START Information provided

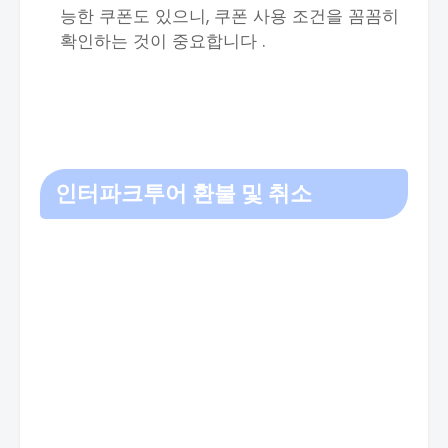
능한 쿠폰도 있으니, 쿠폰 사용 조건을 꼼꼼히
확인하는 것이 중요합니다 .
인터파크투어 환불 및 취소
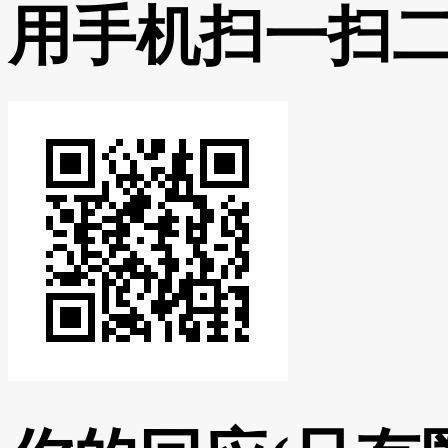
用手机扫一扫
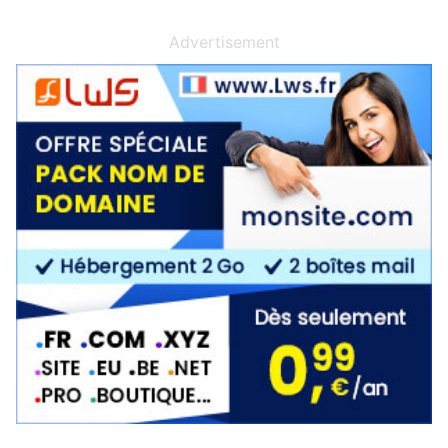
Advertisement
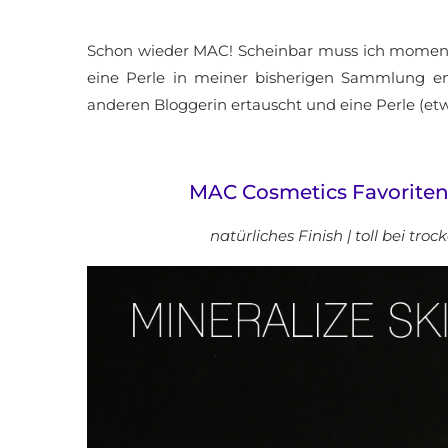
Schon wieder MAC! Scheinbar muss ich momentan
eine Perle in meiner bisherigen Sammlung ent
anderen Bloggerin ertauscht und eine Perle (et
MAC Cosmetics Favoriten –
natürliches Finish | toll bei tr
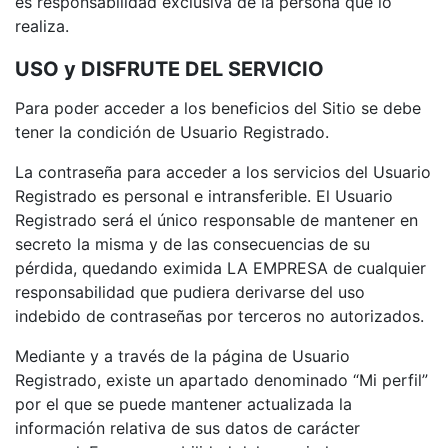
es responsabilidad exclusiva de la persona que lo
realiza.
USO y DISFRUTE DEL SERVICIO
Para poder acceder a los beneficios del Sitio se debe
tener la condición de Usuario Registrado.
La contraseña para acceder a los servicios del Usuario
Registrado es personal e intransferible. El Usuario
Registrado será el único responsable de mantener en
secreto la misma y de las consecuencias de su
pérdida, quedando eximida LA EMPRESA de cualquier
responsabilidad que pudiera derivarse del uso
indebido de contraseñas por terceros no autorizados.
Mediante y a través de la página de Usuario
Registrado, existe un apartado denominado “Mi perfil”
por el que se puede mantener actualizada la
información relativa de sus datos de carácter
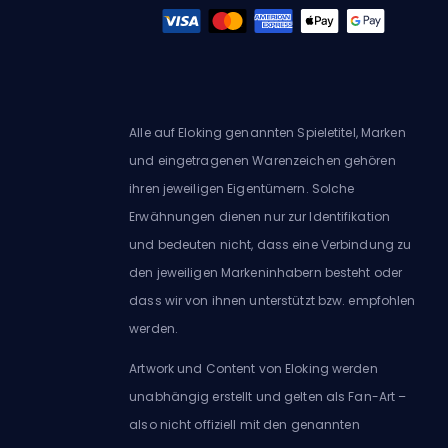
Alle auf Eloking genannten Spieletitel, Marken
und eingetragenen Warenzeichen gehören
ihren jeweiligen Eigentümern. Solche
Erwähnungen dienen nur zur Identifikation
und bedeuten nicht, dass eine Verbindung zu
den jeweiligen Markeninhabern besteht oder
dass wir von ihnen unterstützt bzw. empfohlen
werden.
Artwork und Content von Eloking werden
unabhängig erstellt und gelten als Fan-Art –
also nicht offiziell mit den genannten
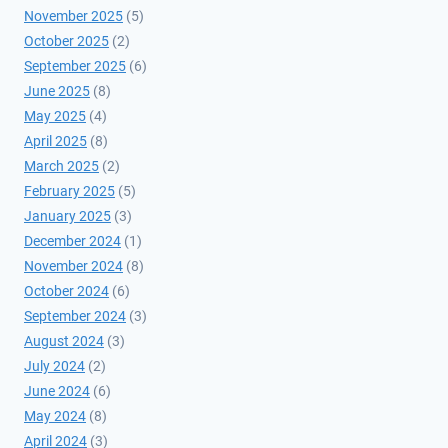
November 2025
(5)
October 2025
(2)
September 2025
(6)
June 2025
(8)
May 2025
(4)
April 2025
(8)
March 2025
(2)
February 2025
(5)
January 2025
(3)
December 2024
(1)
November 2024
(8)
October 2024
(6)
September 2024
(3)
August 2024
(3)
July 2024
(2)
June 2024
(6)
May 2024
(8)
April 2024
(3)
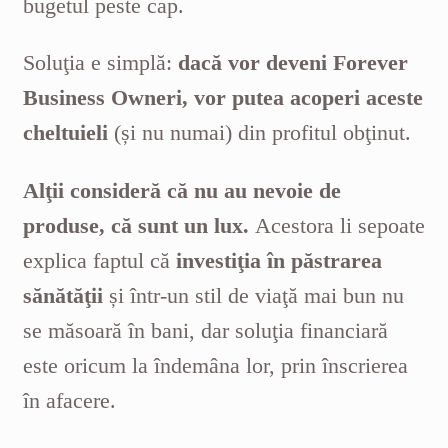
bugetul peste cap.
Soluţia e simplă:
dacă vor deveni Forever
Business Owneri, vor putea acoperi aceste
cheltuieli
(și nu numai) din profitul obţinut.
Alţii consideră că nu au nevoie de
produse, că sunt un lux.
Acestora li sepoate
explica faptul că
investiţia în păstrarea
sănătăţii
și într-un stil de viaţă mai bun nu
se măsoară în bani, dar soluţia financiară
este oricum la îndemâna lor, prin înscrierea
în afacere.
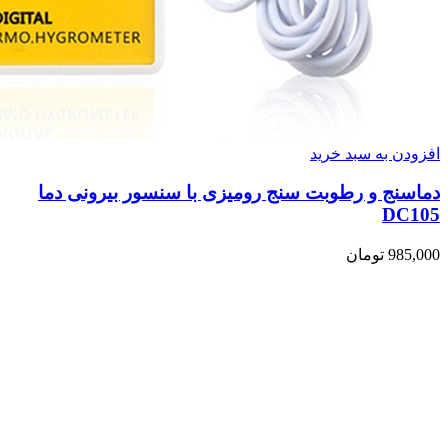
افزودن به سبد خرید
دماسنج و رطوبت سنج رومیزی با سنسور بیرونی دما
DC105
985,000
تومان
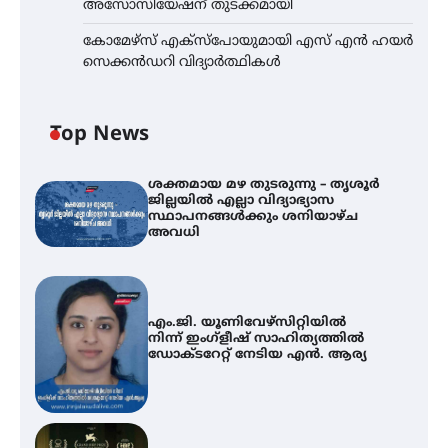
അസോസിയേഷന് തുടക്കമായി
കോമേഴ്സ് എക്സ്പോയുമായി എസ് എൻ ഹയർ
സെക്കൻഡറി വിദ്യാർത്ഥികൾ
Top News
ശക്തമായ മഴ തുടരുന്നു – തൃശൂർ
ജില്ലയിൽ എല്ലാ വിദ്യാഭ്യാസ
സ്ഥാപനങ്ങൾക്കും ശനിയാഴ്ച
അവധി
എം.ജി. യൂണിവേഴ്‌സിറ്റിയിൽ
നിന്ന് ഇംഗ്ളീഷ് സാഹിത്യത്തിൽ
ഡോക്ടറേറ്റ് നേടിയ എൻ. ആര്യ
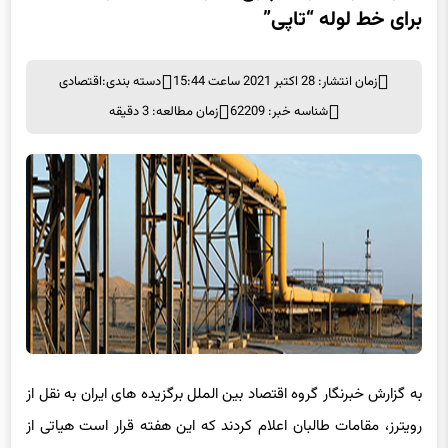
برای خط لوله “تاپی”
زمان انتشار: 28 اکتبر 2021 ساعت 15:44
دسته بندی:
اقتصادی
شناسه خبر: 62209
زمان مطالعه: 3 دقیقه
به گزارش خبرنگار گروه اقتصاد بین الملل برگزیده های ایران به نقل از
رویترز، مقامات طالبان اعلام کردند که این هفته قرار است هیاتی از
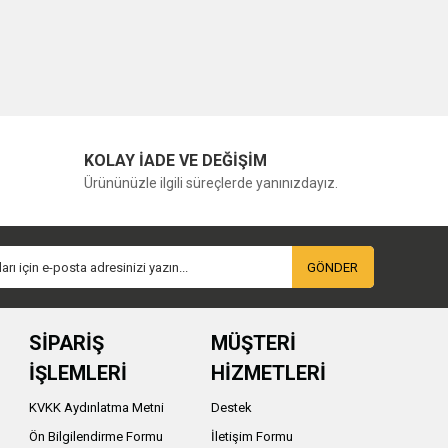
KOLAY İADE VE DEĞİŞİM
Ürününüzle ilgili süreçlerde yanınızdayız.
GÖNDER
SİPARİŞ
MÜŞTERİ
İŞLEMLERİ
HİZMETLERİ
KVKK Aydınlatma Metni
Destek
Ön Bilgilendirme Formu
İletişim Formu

END Information provided

### About this task:
Above are some records; extract exactly the lines from the one containing "Para poder acceder" through the one containing "ihren jeweiligen Eigentümern. Solche" and drop the pictures.

### Task result:
Para poder acceder a los beneficios del Sitio se debe
tener la condición de Usuario Registrado.
La contraseña para acceder a los servicios del Usuario
Registrado es personal e intransferible. El Usuario
Registrado será el único responsable de mantener en
secreto la misma y de las consecuencias de su
pérdida, quedando eximida LA EMPRESA de cualquier
responsabilidad que pudiera derivarse del uso
indebido de contraseñas por terceros no autorizados.
Mediante y a través de la página de Usuario
Registrado, existe un apartado denominado “Mi perfil”
por el que se puede mantener actualizada la
información relativa de sus datos de carácter
Alle auf Eloking genannten Spieletitel, Marken
und eingetragenen Warenzeichen gehören
ihren jeweiligen Eigentümern. Solche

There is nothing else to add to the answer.